■ **PASSAGE**
Sticking up for the big guy: United v. Untied.com

November 29, 2012

I got this story in my inbox — that United Airlines was trying to bully a website that is dedicated to complaining about United Airlines – Untied.com.

United Continental Holdings has sued a Canadian professor who maintains the 15-year-old complaint website Untied.com, which airs complaints from disgruntled United Airlines passengers and employees.

Two suits filed in Canadian courts allege the complaint site violates the airline’s copyright and trademarks. It also alleges the site violates the privacy of senior airline employees by posting contact information for those employees.

Reading that, I got all ready to write a post about what assholes United and its lawyers must be. Imagine my disappointment when I didn’t really get to do that.

The article continues:

United said it is not trying to prevent the site’s owner, Jeremy Cooperstock, from operating a website where people can express their views about United, but instead is trying to protect its intellectual property, such as its logo, and trying to alleviate confusion by United customers who might think they are filing a complaint with the airline on Untied.com.

“We are not requesting the website be shut down,” said United spokeswoman Megan McCarthy.

It was only after an April redesign of Cooperstock’s site, which made it look more like the new United.com, that the airline asked him to modify his site so customers would not be confused, she said, adding that the move was to protect customers and that the airline tried to resolve the matter without going to court.

It looks like United is not concerned about the content on the site, but how it is delivered. The site does look a lot like United’s. There are disclaimers everywhere, but I still don’t see United’s position being all that unreasonable. Yes, almost any idiot should be able to figure out that they are not really at United’s website. On the other hand, the fact that “untied” is a pretty common typo for “united,” coupled with the similarity in look-and-feel, makes United Airlines’ position a lot more reasonable.

If all they are asking is that the gripe site change some site design elements, this does not raise my hackles.

UPDATE: Since the site untied.com seems to have been taken down, here is a side-by-side comparison of the Untied.com and United.com websites.

■ **DATASET RECORDS**
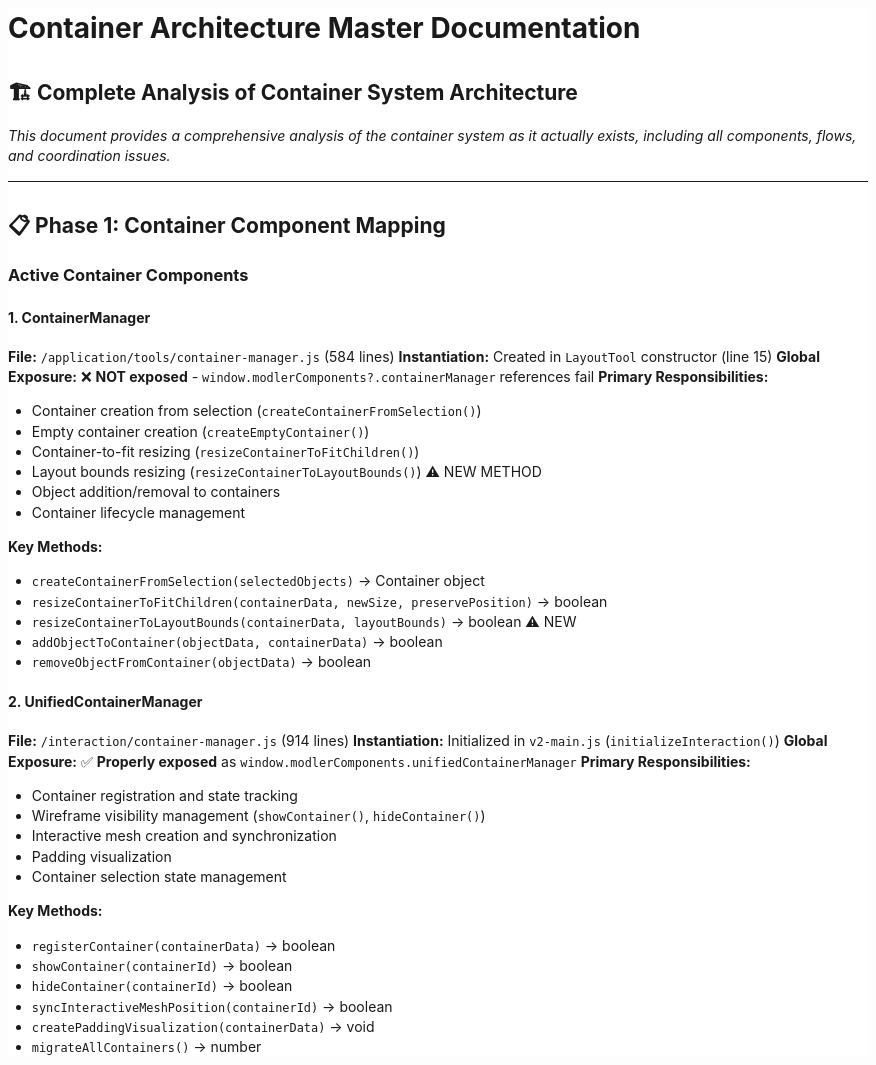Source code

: # Container Architecture Master Documentation

## 🏗️ **Complete Analysis of Container System Architecture**

*This document provides a comprehensive analysis of the container system as it actually exists, including all components, flows, and coordination issues.*

---

## 📋 **Phase 1: Container Component Mapping**

### **Active Container Components**

#### **1. ContainerManager**
**File:** `/application/tools/container-manager.js` (584 lines)
**Instantiation:** Created in `LayoutTool` constructor (line 15)
**Global Exposure:** ❌ **NOT exposed** - `window.modlerComponents?.containerManager` references fail
**Primary Responsibilities:**
- Container creation from selection (`createContainerFromSelection()`)
- Empty container creation (`createEmptyContainer()`)
- Container-to-fit resizing (`resizeContainerToFitChildren()`)
- Layout bounds resizing (`resizeContainerToLayoutBounds()`) ⚠️ NEW METHOD
- Object addition/removal to containers
- Container lifecycle management

**Key Methods:**
- `createContainerFromSelection(selectedObjects)` → Container object
- `resizeContainerToFitChildren(containerData, newSize, preservePosition)` → boolean
- `resizeContainerToLayoutBounds(containerData, layoutBounds)` → boolean ⚠️ NEW
- `addObjectToContainer(objectData, containerData)` → boolean
- `removeObjectFromContainer(objectData)` → boolean

#### **2. UnifiedContainerManager**
**File:** `/interaction/container-manager.js` (914 lines)
**Instantiation:** Initialized in `v2-main.js` (`initializeInteraction()`)
**Global Exposure:** ✅ **Properly exposed** as `window.modlerComponents.unifiedContainerManager`
**Primary Responsibilities:**
- Container registration and state tracking
- Wireframe visibility management (`showContainer()`, `hideContainer()`)
- Interactive mesh creation and synchronization
- Padding visualization
- Container selection state management

**Key Methods:**
- `registerContainer(containerData)` → boolean
- `showContainer(containerId)` → boolean
- `hideContainer(containerId)` → boolean
- `syncInteractiveMeshPosition(containerId)` → boolean
- `createPaddingVisualization(containerData)` → void
- `migrateAllContainers()` → number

■ **WORK INSTRUCTION 1**
According to the post about United Airlines and Untied.com, how old is the complaint website?
■ **WORK INSTRUCTION 2**
In the entries, replace "comprehensive" with "detailed" in the lines starting at the one containing "Architecture Master Documentation" and ending at the one containing "### **Active Container Components**", and give back only those lines with nothing else changed.

■ **YOUR SOLUTION 1**
It is 15 years old.

■ **YOUR SOLUTION 2**
: # Container Architecture Master Documentation

## 🏗️ **Complete Analysis of Container System Architecture**

*This document provides a detailed analysis of the container system as it actually exists, including all components, flows, and coordination issues.*

---

## 📋 **Phase 1: Container Component Mapping**

### **Active Container Components**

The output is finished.